* DIRECTIONS *
Can you rewrite the saved entries below with every "Udon Thani" swapped for "Chiang Mai" and nothing else changed?

(Saved entries)
%%

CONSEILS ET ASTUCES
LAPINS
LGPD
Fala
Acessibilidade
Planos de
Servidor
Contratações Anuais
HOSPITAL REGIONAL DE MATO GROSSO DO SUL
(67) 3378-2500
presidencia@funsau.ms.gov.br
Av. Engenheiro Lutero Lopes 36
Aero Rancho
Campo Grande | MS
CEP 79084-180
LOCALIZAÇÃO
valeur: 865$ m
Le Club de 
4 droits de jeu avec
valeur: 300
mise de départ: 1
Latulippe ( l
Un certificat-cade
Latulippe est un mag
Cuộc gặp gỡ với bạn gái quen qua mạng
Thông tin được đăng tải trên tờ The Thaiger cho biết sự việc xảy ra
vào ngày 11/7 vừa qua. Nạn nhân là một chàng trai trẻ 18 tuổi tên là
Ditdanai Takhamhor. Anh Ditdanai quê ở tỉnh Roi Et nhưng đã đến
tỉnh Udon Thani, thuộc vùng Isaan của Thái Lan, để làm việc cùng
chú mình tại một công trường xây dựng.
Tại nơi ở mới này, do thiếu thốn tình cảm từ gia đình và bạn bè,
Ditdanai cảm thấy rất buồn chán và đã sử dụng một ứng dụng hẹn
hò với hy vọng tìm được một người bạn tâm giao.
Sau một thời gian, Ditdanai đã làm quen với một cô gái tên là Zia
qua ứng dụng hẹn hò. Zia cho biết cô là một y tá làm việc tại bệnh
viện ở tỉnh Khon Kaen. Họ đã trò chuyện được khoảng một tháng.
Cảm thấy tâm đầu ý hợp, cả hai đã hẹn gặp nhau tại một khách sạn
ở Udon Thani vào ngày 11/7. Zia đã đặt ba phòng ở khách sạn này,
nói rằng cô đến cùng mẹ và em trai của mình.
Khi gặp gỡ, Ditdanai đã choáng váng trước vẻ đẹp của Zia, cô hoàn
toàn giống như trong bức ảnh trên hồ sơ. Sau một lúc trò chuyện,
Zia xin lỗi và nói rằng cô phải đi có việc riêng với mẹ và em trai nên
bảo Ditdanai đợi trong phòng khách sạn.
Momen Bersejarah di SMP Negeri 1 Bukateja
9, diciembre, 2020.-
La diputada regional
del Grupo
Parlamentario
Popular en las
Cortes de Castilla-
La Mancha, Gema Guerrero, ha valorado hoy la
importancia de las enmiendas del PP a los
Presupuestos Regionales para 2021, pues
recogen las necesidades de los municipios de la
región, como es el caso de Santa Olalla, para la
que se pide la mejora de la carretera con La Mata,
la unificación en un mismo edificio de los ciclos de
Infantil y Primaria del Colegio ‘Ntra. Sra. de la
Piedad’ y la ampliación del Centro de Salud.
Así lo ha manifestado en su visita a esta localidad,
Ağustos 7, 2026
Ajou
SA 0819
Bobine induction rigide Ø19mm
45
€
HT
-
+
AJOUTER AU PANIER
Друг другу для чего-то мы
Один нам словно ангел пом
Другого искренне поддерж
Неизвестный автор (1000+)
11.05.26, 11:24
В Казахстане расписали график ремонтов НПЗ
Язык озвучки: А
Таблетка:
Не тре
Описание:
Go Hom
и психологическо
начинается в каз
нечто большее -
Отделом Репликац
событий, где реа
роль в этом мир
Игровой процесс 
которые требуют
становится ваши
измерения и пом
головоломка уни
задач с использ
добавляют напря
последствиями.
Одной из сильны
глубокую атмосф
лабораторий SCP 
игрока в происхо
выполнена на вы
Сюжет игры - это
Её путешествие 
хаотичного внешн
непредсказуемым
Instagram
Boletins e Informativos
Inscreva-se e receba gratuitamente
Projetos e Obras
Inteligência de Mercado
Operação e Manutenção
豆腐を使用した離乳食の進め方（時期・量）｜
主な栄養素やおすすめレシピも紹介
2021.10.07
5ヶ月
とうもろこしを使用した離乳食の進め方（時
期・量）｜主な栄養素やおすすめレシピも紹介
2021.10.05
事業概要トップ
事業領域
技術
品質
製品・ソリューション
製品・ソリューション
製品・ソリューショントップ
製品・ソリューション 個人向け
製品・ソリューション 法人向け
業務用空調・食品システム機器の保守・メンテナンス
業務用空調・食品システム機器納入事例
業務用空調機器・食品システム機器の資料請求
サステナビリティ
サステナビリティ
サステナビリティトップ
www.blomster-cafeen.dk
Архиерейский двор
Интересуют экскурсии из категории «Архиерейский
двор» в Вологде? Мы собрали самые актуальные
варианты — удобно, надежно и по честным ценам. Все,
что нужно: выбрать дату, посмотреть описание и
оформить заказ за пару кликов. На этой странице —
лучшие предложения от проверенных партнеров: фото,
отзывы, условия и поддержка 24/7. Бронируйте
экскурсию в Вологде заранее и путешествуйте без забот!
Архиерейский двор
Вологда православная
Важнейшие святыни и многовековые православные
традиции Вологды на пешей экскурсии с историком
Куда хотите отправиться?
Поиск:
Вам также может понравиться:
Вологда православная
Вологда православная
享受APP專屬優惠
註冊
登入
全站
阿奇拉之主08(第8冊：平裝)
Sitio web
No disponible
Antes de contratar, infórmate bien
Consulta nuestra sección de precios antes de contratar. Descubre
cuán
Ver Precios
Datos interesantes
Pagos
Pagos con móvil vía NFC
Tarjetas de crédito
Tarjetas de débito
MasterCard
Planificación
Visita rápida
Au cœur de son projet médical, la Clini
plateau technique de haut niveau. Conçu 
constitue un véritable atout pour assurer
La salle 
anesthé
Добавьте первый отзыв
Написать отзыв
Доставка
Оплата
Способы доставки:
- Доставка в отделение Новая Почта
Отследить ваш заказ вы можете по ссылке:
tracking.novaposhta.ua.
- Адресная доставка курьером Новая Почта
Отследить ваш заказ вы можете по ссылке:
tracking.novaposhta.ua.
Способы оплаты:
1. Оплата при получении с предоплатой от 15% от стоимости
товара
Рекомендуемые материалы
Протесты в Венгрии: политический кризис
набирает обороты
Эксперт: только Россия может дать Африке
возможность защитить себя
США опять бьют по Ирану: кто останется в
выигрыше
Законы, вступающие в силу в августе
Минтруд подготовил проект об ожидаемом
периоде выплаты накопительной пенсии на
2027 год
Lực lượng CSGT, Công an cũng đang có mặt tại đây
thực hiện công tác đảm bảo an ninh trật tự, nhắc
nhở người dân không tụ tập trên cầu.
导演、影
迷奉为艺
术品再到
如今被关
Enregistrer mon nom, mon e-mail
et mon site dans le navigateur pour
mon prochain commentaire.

%%

* EXERCISE ANSWER *
CONSEILS ET ASTUCES
LAPINS
LGPD
Fala
Acessibilidade
Planos de
Servidor
Contratações Anuais
HOSPITAL REGIONAL DE MATO GROSSO DO SUL
(67) 3378-2500
presidencia@funsau.ms.gov.br
Av. Engenheiro Lutero Lopes 36
Aero Rancho
Campo Grande | MS
CEP 79084-180
LOCALIZAÇÃO
valeur: 865$ m
Le Club de 
4 droits de jeu avec
valeur: 300
mise de départ: 1
Latulippe ( l
Un certificat-cade
Latulippe est un mag
Cuộc gặp gỡ với bạn gái quen qua mạng
Thông tin được đăng tải trên tờ The Thaiger cho biết sự việc xảy ra
vào ngày 11/7 vừa qua. Nạn nhân là một chàng trai trẻ 18 tuổi tên là
Ditdanai Takhamhor. Anh Ditdanai quê ở tỉnh Roi Et nhưng đã đến
tỉnh Chiang Mai, thuộc vùng Isaan của Thái Lan, để làm việc cùng
chú mình tại một công trường xây dựng.
Tại nơi ở mới này, do thiếu thốn tình cảm từ gia đình và bạn bè,
Ditdanai cảm thấy rất buồn chán và đã sử dụng một ứng dụng hẹn
hò với hy vọng tìm được một người bạn tâm giao.
Sau một thời gian, Ditdanai đã làm quen với một cô gái tên là Zia
qua ứng dụng hẹn hò. Zia cho biết cô là một y tá làm việc tại bệnh
viện ở tỉnh Khon Kaen. Họ đã trò chuyện được khoảng một tháng.
Cảm thấy tâm đầu ý hợp, cả hai đã hẹn gặp nhau tại một khách sạn
ở Chiang Mai vào ngày 11/7. Zia đã đặt ba phòng ở khách sạn này,
nói rằng cô đến cùng mẹ và em trai của mình.
Khi gặp gỡ, Ditdanai đã choáng váng trước vẻ đẹp của Zia, cô hoàn
toàn giống như trong bức ảnh trên hồ sơ. Sau một lúc trò chuyện,
Zia xin lỗi và nói rằng cô phải đi có việc riêng với mẹ và em trai nên
bảo Ditdanai đợi trong phòng khách sạn.
Momen Bersejarah di SMP Negeri 1 Bukateja
9, diciembre, 2020.-
La diputada regional
del Grupo
Parlamentario
Popular en las
Cortes de Castilla-
La Mancha, Gema Guerrero, ha valorado hoy la
importancia de las enmiendas del PP a los
Presupuestos Regionales para 2021, pues
recogen las necesidades de los municipios de la
región, como es el caso de Santa Olalla, para la
que se pide la mejora de la carretera con La Mata,
la unificación en un mismo edificio de los ciclos de
Infantil y Primaria del Colegio ‘Ntra. Sra. de la
Piedad’ y la ampliación del Centro de Salud.
Así lo ha manifestado en su visita a esta localidad,
Ağustos 7, 2026
Ajou
SA 0819
Bobine induction rigide Ø19mm
45
€
HT
-
+
AJOUTER AU PANIER
Друг другу для чего-то мы
Один нам словно ангел пом
Другого искренне поддерж
Неизвестный автор (1000+)
11.05.26, 11:24
В Казахстане расписали график ремонтов НПЗ
Язык озвучки: А
Таблетка:
Не тре
Описание:
Go Hom
и психологическо
начинается в каз
нечто большее -
Отделом Репликац
событий, где реа
роль в этом мир
Игровой процесс 
которые требуют
становится ваши
измерения и пом
головоломка уни
задач с использ
добавляют напря
последствиями.
Одной из сильны
глубокую атмосф
лабораторий SCP 
игрока в происхо
выполнена на вы
Сюжет игры - это
Её путешествие 
хаотичного внешн
непредсказуемым
Instagram
Boletins e Informativos
Inscreva-se e receba gratuitamente
Projetos e Obras
Inteligência de Mercado
Operação e Manutenção
豆腐を使用した離乳食の進め方（時期・量）｜
主な栄養素やおすすめレシピも紹介
2021.10.07
5ヶ月
とうもろこしを使用した離乳食の進め方（時
期・量）｜主な栄養素やおすすめレシピも紹介
2021.10.05
事業概要トップ
事業領域
技術
品質
製品・ソリューション
製品・ソリューション
製品・ソリューショントップ
製品・ソリューション 個人向け
製品・ソリューション 法人向け
業務用空調・食品システム機器の保守・メンテナンス
業務用空調・食品システム機器納入事例
業務用空調機器・食品システム機器の資料請求
サステナビリティ
サステナビリティ
サステナビリティトップ
www.blomster-cafeen.dk
Архиерейский двор
Интересуют экскурсии из категории «Архиерейский
двор» в Вологде? Мы собрали самые актуальные
варианты — удобно, надежно и по честным ценам. Все,
что нужно: выбрать дату, посмотреть описание и
оформить заказ за пару кликов. На этой странице —
лучшие предложения от проверенных партнеров: фото,
отзывы, условия и поддержка 24/7. Бронируйте
экскурсию в Вологде заранее и путешествуйте без забот!
Архиерейский двор
Вологда православная
Важнейшие святыни и многовековые православные
традиции Вологды на пешей экскурсии с историком
Куда хотите отправиться?
Поиск:
Вам также может понравиться:
Вологда православная
Вологда православная
享受APP專屬優惠
註冊
登入
全站
阿奇拉之主08(第8冊：平裝)
Sitio web
No disponible
Antes de contratar, infórmate bien
Consulta nuestra sección de precios antes de contratar. Descubre
cuán
Ver Precios
Datos interesantes
Pagos
Pagos con móvil vía NFC
Tarjetas de crédito
Tarjetas de débito
MasterCard
Planificación
Visita rápida
Au cœur de son projet médical, la Clini
plateau technique de haut niveau. Conçu 
constitue un véritable atout pour assurer
La salle 
anesthé
Добавьте первый отзыв
Написать отзыв
Доставка
Оплата
Способы доставки:
- Доставка в отделение Новая Почта
Отследить ваш заказ вы можете по ссылке:
tracking.novaposhta.ua.
- Адресная доставка курьером Новая Почта
Отследить ваш заказ вы можете по ссылке:
tracking.novaposhta.ua.
Способы оплаты:
1. Оплата при получении с предоплатой от 15% от стоимости
товара
Рекомендуемые материалы
Протесты в Венгрии: политический кризис
набирает обороты
Эксперт: только Россия может дать Африке
возможность защитить себя
США опять бьют по Ирану: кто останется в
выигрыше
Законы, вступающие в силу в августе
Минтруд подготовил проект об ожидаемом
периоде выплаты накопительной пенсии на
2027 год
Lực lượng CSGT, Công an cũng đang có mặt tại đây
thực hiện công tác đảm bảo an ninh trật tự, nhắc
nhở người dân không tụ tập trên cầu.
导演、影
迷奉为艺
术品再到
如今被关
Enregistrer mon nom, mon e-mail
et mon site dans le navigateur pour
mon prochain commentaire.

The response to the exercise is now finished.